We hear this question frequently. Despite what people think would be most fair, the at-fault insurance company almost never pays a victim’s medical bills up-front. If you have been injured in an accident and you were not at-fault, there is often coverage for your medical bills aside from the at-fault insurance that may be available.

Ordinarily, you should send your medical bills to your own health insurance company first. Medical payments (med pay) coverage is a type of coverage that you can purchase through your own auto insurance company for the purpose of covering your accident-related medical bills. If you have available med pay coverage on your own automobile insurance policy, this insurance should be used to cover things like deductibles, co-pays, and expenses that are not covered by your available health insurance.

However, sometimes there is a disagreement between your auto med pay and health insurance as to who should pay your bills first. The outcome of this disagreement is important to you because having to turn to med pay first can result in med pay coverage being exhausted by just one large hospital bill. If your med pay coverage is quickly exhausted, you will be left paying co-pays and deductibles and other non-covered expenses entirely out-of-pocket. An experienced attorney can help you maximize the coverage available to you.

Depending upon the terms of your health insurance contract or med pay contract and the various laws that apply, a company making payments towards your accident-related medical bills may seek to be repaid out of the proceeds of your settlement — this concept is called “subrogation.” However, the right of subrogation is not absolute, and it should be evaluated by an experienced attorney.

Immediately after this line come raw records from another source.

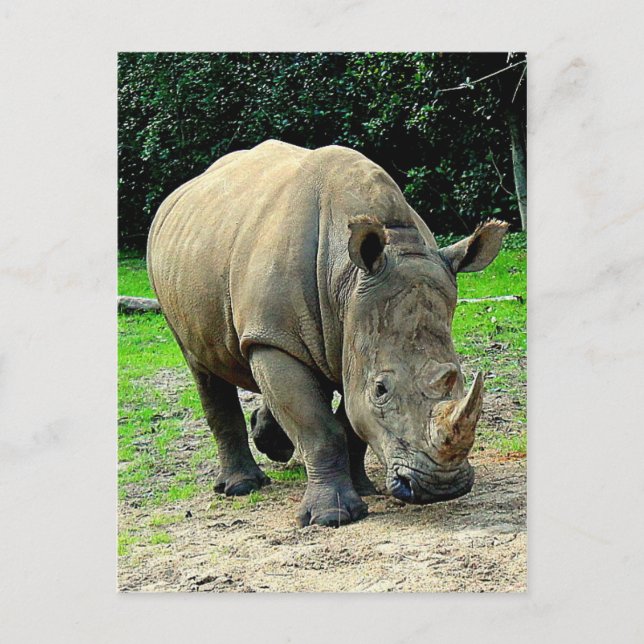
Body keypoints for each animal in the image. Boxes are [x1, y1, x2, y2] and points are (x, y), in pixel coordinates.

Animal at [147, 140, 507, 527]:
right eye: (381, 389)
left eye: (459, 378)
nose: (442, 487)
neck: (346, 282)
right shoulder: (273, 338)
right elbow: (320, 427)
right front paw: (331, 518)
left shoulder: (350, 336)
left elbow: (349, 418)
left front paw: (365, 489)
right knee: (202, 366)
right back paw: (241, 487)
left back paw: (272, 443)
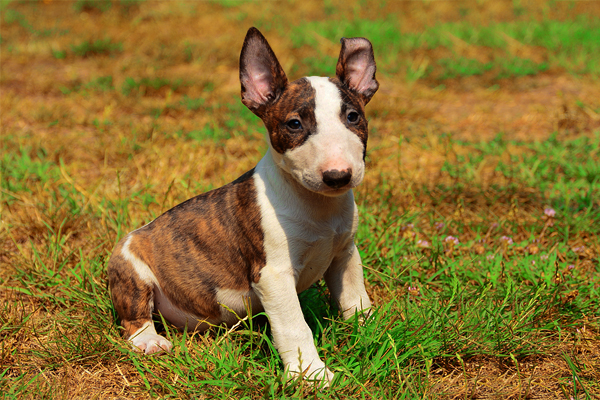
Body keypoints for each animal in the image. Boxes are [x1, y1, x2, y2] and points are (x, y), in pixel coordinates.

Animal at [106, 27, 380, 384]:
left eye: (353, 116)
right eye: (294, 124)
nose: (338, 176)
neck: (317, 206)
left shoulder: (345, 254)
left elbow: (355, 298)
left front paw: (371, 333)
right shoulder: (273, 274)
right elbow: (295, 326)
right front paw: (311, 375)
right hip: (132, 269)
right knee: (133, 319)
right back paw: (151, 341)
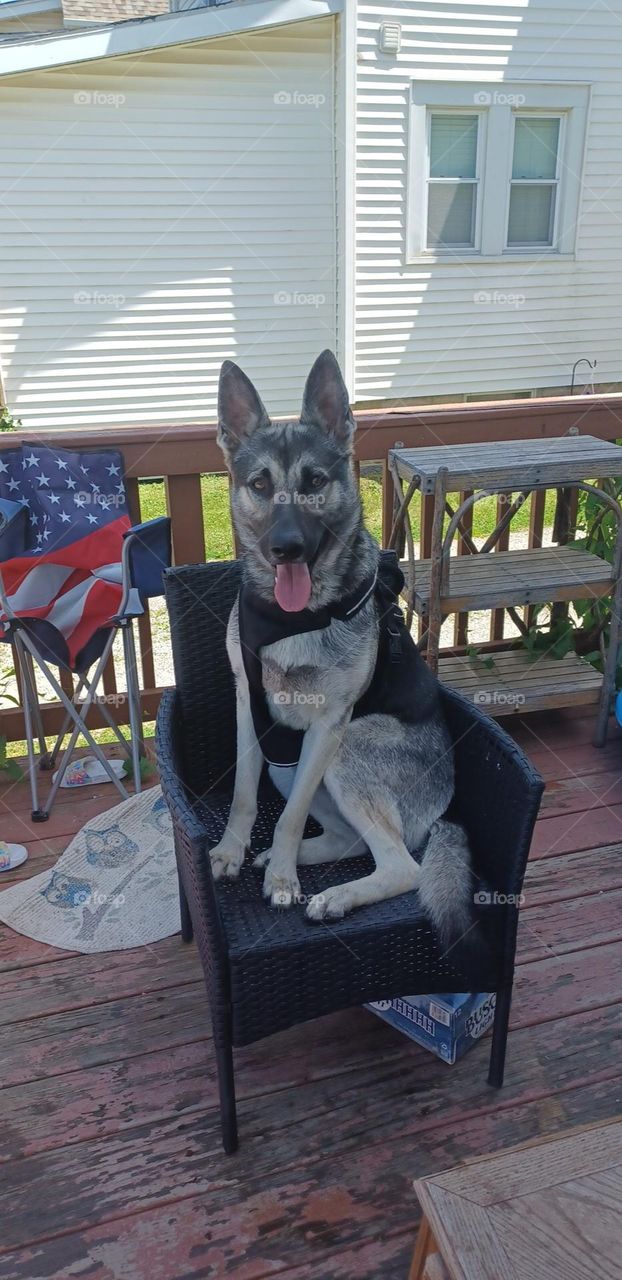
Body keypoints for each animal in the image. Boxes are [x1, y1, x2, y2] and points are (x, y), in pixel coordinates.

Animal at [208, 350, 476, 952]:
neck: (293, 617)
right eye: (259, 484)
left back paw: (326, 891)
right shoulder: (246, 709)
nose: (286, 548)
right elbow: (242, 794)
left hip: (349, 746)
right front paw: (235, 851)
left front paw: (285, 881)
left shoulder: (330, 725)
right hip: (287, 761)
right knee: (348, 841)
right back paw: (289, 860)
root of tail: (445, 804)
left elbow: (288, 817)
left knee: (403, 866)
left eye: (314, 481)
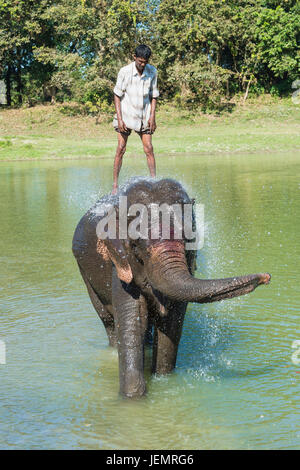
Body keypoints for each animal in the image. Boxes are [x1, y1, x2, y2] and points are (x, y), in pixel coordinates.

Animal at [71, 178, 270, 398]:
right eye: (135, 245)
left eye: (190, 239)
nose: (265, 277)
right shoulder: (119, 264)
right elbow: (134, 319)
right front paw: (132, 397)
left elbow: (171, 321)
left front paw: (164, 382)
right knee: (108, 321)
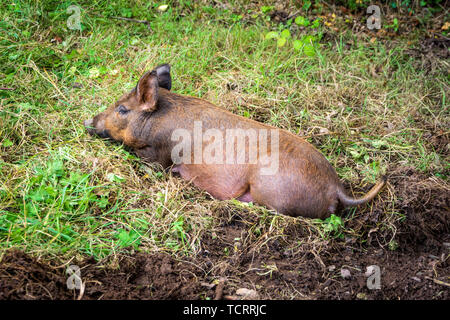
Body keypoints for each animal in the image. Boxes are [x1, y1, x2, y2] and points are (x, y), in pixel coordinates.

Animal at [83, 63, 384, 219]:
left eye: (122, 109)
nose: (89, 122)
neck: (155, 121)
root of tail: (336, 187)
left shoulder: (159, 154)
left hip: (269, 189)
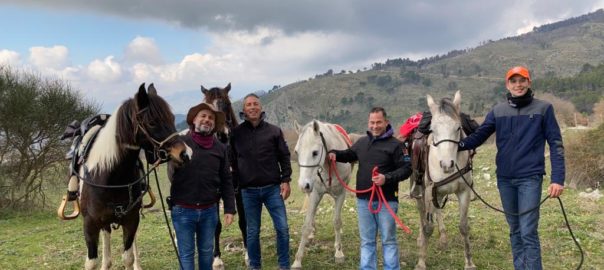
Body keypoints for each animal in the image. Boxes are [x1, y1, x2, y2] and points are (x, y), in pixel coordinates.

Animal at [79, 84, 190, 270]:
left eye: (172, 118)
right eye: (152, 122)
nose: (184, 153)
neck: (110, 178)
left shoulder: (131, 220)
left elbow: (128, 257)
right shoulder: (89, 224)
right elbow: (91, 262)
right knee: (106, 236)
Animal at [198, 83, 245, 268]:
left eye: (227, 104)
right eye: (207, 107)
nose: (222, 135)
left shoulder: (239, 191)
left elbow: (243, 221)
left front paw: (248, 254)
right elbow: (216, 226)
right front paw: (216, 260)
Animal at [290, 121, 352, 270]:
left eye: (315, 152)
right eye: (296, 152)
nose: (303, 185)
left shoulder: (341, 194)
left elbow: (337, 222)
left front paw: (339, 252)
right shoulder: (315, 194)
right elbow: (306, 226)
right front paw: (297, 261)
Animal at [416, 91, 476, 270]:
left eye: (458, 128)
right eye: (432, 129)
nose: (446, 164)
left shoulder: (464, 191)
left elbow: (463, 226)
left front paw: (469, 262)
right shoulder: (430, 189)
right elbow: (428, 227)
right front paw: (421, 262)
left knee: (437, 211)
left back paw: (443, 238)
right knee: (421, 210)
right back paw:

If your accident occurred while you were working on the job, you may have the right to recover worker’s compensation benefits, which includes coverage for your accident-related medical bills. However, benefits under worker’s compensation laws will rarely fully compensate you for the damages caused by an accident. You also have the right to seek compensation from the at-fault party and his or her insurance company, but your worker’s compensation carrier may be entitled to a portion of that recovery.